Гэйнор лежала, залитая багровым цветом кошмара и боролась с одышкой. Мимо нее проплывали флюоресцирующие амебы, которые то делились, то снова соединялись. Потом они начали собираться в странную форму, без четких очертаний, создающуюся из болезненно искаженных частей тел, чудовищными грибами прорастающих вокруг нее. Она не хотела на них смотреть, поэтому открыла глаза, но они были рядом. Казалось, что они наблюдают за ней, но не глазами, а ртами. Оттуда торчали корявые зубы и скользкие, как угри, языки. Она хотела кричать, но рот ее был закрыт, и звук остался внутри. Вздымалась вверх, окутывая ее, темнота, и когда она снова проснулась, то был уже день.

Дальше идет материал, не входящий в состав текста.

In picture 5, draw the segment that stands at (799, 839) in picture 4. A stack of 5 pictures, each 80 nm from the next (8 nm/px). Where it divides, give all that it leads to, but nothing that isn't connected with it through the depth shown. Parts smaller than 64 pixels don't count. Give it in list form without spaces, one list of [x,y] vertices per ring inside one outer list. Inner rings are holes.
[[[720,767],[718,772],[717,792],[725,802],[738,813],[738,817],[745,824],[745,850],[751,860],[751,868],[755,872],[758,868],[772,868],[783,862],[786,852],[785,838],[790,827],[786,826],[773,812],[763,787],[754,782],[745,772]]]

Она лежала в кровати, но не в своей кровати в Дэйл Хаузе. На минуту ей даже почудилось, что она вернулась в Лондон — окно было с той же стороны, что и в Лондоне, — но комната была совершенно не знакома. Высокий потолок поддерживали тяжелые балки, на окне висели шторы из старомодной парчи. День пробивался в окна сквозь решетку. Она подумала: «Решетка? Я нахожусь в комнате с решетками на окнах?» Это было не просто неприятно, но абсурдно. В настоящей жизни люди не просыпаются в незнакомой комнате с зарешеченными окнами. Она попыталась повернуть голову, чтобы осмотреться, но шея не поворачивалась и болела. И наконец, вернулась память, но не обрывками, а потоком, и она уже знала, где находится и почему, и страх наполнил ее душу. Страх за себя, страх за Уилла, за Ферн, которая, если доктор Лэй был прав, попала в ловушку. (Но это не был доктор Лэй, это был Дух, Эзмордис. Он — ловушка, а она, Гэйнор, — приманка.) Она попыталась сесть, но накатила волна тошноты, не настолько сильная, чтобы ее немедленно вырвало, но достаточно неприятная, чтобы уложить ее обратно на подушку.